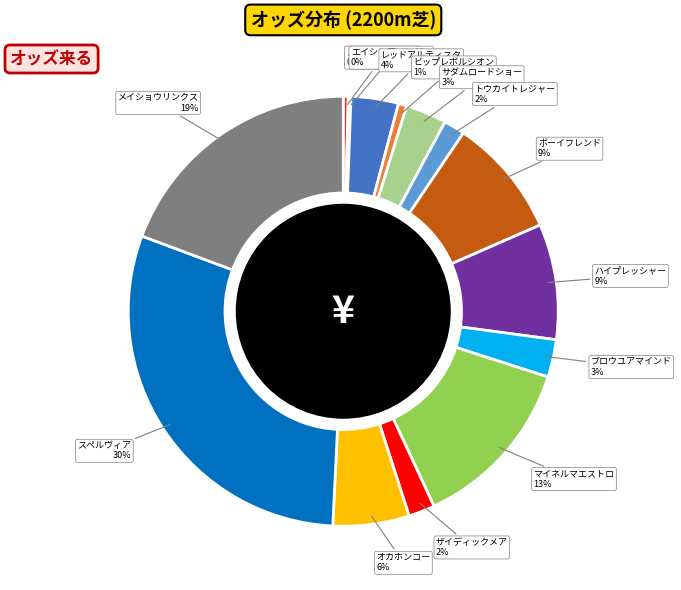

To the nearest percent, what is the difference between the レッドアルティスタ and ザイディックメア slice percentages?

2%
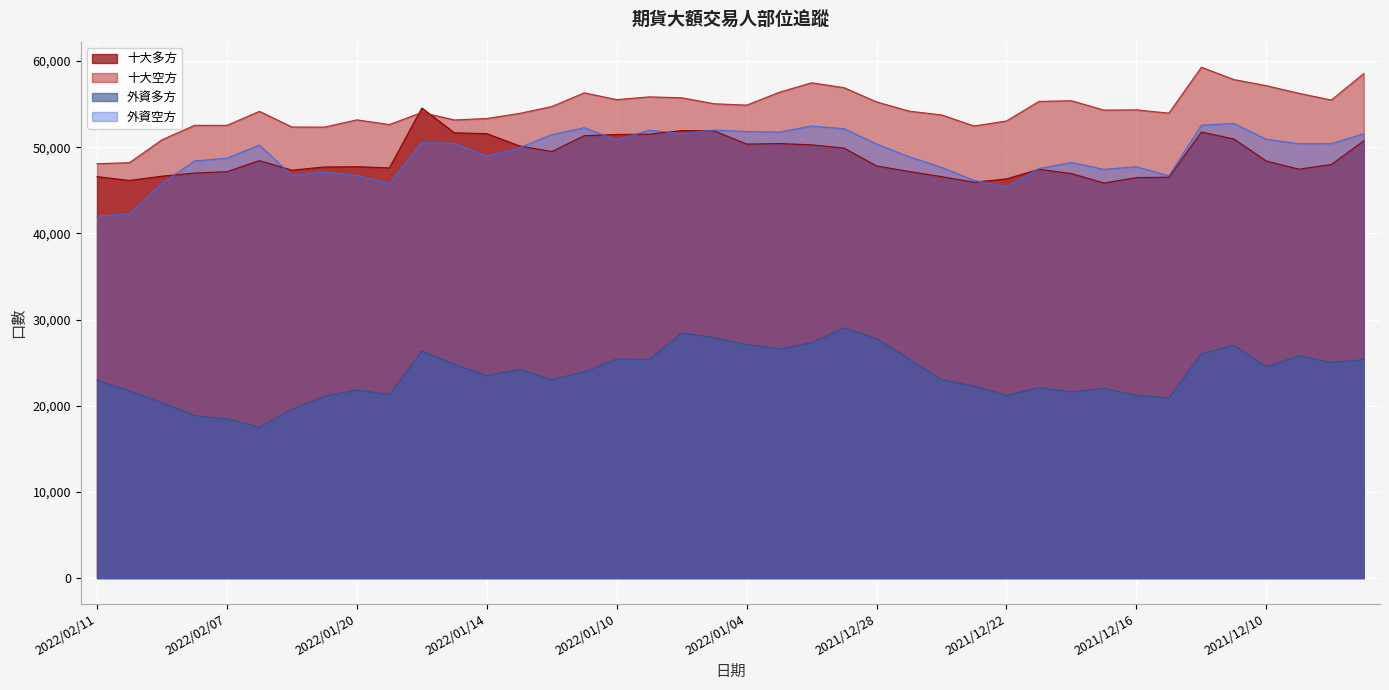

Reading left to right, what are all the values shown in this chart?

十大多方: 46586	46146	46643	47000	47163	48443	47339	47708	47739	47605	54553	51673	51578	50163	49496	51339	51483	51514	51933	51899	50364	50428	50277	49894	47833	47184	46586	45936	46323	47439	46944	45843	46473	46524	51761	50961	48395	47451	47996	50737
十大空方: 48086	48209	50867	52536	52539	54165	52346	52333	53176	52632	54034	53166	53334	53922	54719	56313	55524	55845	55739	55047	54885	56370	57478	56910	55260	54192	53749	52465	53049	55318	55396	54309	54336	53955	59284	57854	57141	56262	55473	58551
外資多方: 22969	21723	20349	18868	18470	17523	19591	21095	21835	21290	26327	24820	23473	24230	23031	23945	25419	25367	28444	27902	27113	26582	27306	29056	27786	25438	23007	22282	21197	22106	21589	22015	21203	20890	26018	27013	24508	25804	25001	25350
外資空方: 41991	42282	45801	48402	48730	50251	46732	47110	46710	45781	50530	50454	48947	49927	51460	52262	50850	51976	51581	51989	51817	51758	52462	52147	50379	48898	47663	46148	45391	47519	48231	47429	47733	46678	52546	52763	50924	50404	50415	51568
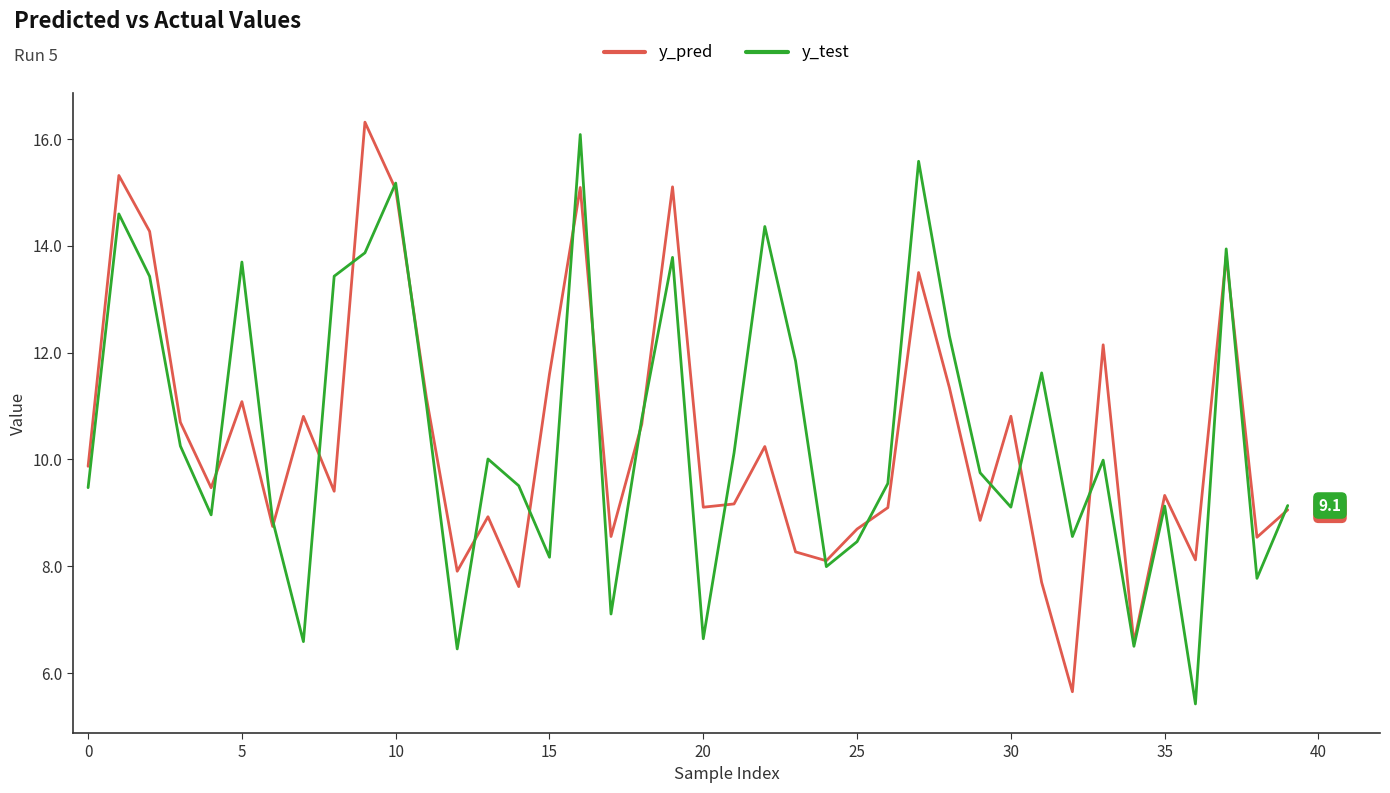

How many lines are shown in the chart?

2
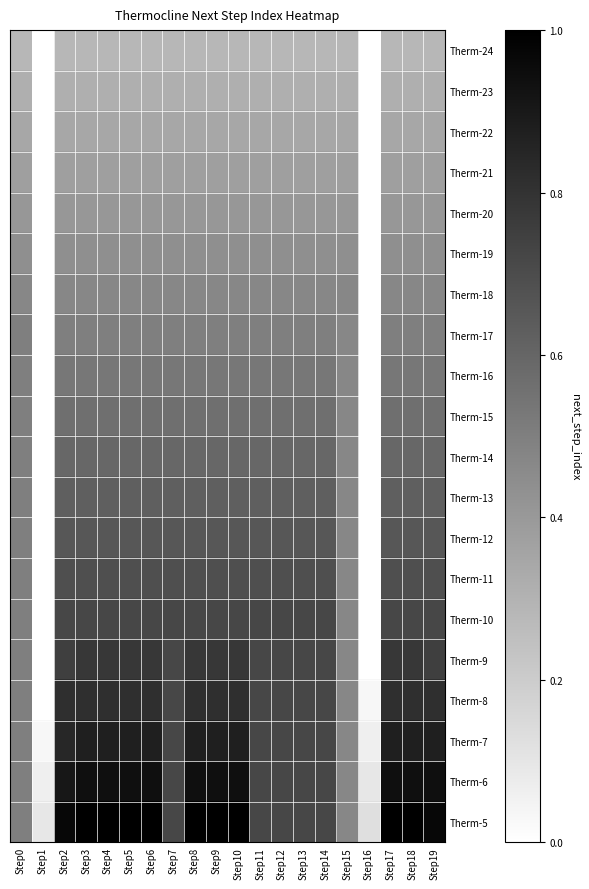

What is the difference between the highest and lowest values at Step4?

0.7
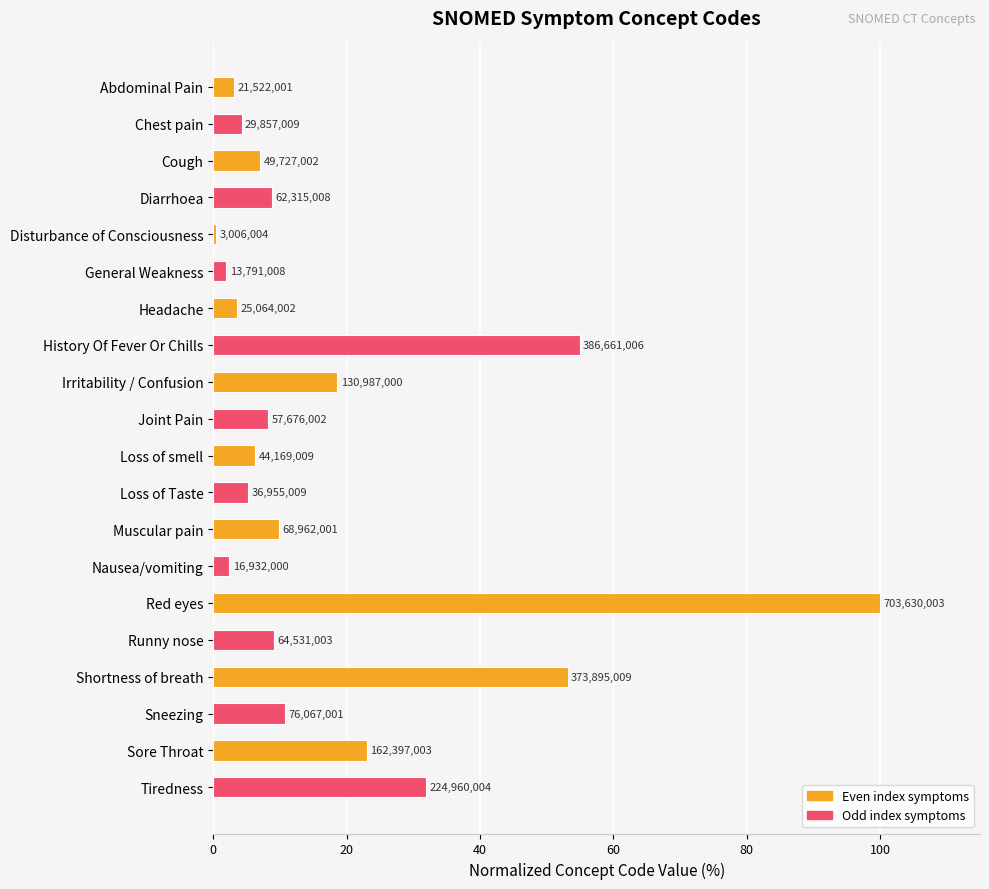

How many bars are there in total?

20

::::::::::

* **Brief**: List every line above that contains the word "many", copying each such line in full.

* **Output for this task**:
How many lines are shown in the chart?
How many bars are there in total?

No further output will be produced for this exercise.